The father is someone we don't speak of anymore, at least not his name. We prefer to just say "dad" if we ever speak of him, which is not much. I know it sound weird to call him dad before she even is born, but it's just something that happened, and I want her to get used to hearing the word dad. If she even can hear me, I don't know much about this stuff, I'm kinda just going with the flow.

Colby and I lost contact a long time ago, and I'm dating someone else now. I don't know if it's actually serious or not, I think Mason is slightly freaked out by the fact that I'm pregnant with someone else's baby, a person who used to mean the world to me. Therefore I'm not sure if it's going to last, we have fun and stuff, but I'm about to be a mother, life is not about games anymore, it's all about this baby.

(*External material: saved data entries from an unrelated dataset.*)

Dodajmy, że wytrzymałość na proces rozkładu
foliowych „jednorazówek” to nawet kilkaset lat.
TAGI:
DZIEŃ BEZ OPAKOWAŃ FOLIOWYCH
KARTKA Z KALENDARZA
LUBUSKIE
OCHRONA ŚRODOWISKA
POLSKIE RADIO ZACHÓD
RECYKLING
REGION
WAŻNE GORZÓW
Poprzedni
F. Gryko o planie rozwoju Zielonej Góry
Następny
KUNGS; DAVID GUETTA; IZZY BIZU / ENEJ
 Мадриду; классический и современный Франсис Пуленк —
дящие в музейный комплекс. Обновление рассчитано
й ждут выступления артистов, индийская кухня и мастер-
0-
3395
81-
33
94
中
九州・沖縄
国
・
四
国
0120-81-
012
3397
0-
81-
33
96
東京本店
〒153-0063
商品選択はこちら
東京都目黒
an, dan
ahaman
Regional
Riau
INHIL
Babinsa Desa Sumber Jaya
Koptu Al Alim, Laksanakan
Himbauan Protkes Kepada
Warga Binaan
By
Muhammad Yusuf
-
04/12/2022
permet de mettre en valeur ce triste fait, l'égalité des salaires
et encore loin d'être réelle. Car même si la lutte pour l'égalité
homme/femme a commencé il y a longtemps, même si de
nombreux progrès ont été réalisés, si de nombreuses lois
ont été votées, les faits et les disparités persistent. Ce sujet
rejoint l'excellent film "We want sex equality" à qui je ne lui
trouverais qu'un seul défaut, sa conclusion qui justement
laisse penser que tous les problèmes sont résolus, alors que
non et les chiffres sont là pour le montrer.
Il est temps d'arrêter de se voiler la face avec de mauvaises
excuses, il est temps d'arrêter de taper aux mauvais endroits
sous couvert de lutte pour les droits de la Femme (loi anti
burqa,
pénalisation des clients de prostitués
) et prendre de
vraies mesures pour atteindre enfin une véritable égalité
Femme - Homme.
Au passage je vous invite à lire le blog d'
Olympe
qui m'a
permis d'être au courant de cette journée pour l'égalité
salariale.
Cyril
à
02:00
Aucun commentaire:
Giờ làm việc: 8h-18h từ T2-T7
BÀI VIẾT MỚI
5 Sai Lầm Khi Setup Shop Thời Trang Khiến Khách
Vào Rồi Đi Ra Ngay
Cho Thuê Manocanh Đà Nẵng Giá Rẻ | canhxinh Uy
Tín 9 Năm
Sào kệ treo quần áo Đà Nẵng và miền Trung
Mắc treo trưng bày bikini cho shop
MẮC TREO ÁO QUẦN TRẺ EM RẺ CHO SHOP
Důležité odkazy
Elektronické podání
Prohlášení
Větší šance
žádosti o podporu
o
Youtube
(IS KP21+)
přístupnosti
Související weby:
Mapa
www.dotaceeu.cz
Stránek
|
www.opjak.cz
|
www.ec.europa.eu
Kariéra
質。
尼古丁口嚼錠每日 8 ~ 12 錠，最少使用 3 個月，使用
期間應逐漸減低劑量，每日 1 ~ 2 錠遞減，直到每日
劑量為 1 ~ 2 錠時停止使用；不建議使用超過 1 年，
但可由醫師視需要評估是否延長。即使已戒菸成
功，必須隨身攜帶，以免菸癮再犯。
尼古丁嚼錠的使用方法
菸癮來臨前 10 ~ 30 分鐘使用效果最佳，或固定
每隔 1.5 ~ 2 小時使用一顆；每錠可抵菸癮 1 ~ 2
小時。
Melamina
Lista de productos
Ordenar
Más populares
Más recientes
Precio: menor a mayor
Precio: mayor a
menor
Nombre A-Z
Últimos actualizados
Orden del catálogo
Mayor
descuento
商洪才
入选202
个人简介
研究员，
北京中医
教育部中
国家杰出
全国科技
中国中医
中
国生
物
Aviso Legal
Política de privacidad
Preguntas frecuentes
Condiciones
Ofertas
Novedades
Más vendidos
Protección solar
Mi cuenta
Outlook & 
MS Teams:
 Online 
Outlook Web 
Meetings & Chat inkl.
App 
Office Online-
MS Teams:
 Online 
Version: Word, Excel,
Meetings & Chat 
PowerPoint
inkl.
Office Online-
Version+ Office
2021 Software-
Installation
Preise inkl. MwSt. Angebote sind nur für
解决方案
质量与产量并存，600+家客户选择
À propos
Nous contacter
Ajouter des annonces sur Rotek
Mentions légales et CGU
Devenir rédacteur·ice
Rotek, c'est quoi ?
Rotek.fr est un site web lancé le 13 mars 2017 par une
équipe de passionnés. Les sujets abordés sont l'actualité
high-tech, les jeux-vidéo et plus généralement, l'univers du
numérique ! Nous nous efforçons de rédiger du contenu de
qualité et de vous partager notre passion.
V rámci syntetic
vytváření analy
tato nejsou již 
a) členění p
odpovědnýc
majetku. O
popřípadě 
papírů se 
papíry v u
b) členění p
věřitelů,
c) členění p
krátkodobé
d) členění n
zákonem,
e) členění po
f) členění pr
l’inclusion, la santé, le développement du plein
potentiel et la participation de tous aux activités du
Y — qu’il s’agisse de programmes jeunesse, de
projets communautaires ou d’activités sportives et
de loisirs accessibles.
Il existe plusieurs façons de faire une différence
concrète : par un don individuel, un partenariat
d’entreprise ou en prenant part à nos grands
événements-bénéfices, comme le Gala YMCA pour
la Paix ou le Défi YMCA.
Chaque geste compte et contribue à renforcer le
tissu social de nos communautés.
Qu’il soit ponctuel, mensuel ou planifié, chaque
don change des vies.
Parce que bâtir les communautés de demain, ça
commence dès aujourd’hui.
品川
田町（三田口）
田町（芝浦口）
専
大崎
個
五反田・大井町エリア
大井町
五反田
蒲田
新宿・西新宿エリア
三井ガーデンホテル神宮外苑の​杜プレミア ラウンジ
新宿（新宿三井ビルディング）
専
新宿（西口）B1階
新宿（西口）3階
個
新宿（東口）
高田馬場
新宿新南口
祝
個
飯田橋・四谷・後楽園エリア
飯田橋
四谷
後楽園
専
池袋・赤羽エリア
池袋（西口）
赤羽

Colby knows I'm pregnant, I told him a little while after I found out myself. Since I was unsure at the beginning if I wanted to keep it, I decided to wait until I was positive on keeping her. Colby has been with me to the doctor a few times, but after a while we just stopped talking. But when I got pregnant I think it gave him somewhat of a hope for us getting back together, but that's not exactly how it went down...

~Flashback~

Colby sat down on his bed as I stood before him, just being near him made my heart sink. I didn't think I would be near him so soon after the breakup, it's been two weeks since we broke up and I found out I was pregnant with his baby, and he needs to at least know about it.

Colby looked up at me with eyes filled with sorrow, mine probably looked more heartbroken. "There is something I need to tell you, but I don't want you to get mad at me. All I want you to do is to listen until I'm done." I told him, Colby nodded and furrowed his brows.

I looked at him with unease, hoping he wouldn't take this the wrong way or get mad. That would be horrible for me. "I'm pregnant, and I know we used protection and all that stuff, but it happened somehow." I started and brushed my fingers through my hair. "We are still young, hell I'm still 19! But after a lot of crying and trying to decide on what to do, I'm choosing to keep this baby." I finally stopped my rant and looked at him, a small smile was plastered on his lips.

"Hayden, this might be a good thing." Colby said and looked up at me with loving eyes, I could see a hint of hope in them as well.

"I think it is, you can be as involved as you want to..." I stopped talking when he looked at me with the biggest smile ever, I sighed and slowly shook my head, his smile turned into a frown. "As I said, you can be involved when the baby comes out to the real world, but until then, nothing has changed between us." I looked at him with sad eyes which he returned.

"So what you're say is, I can be involved when the baby is born, but until then it's nothing?" He asked and the way the looked at me almost broke my heart.

Nodding I moved closer and put my hand on his cheek, Colby closed his eyes as I did so. "It's for the better, you'll understand that soon. It breaks my heart, but it's a reason we broke up Colby. I'm going to stick to that." I told him softly, he nodded, my hand was still on his cheek.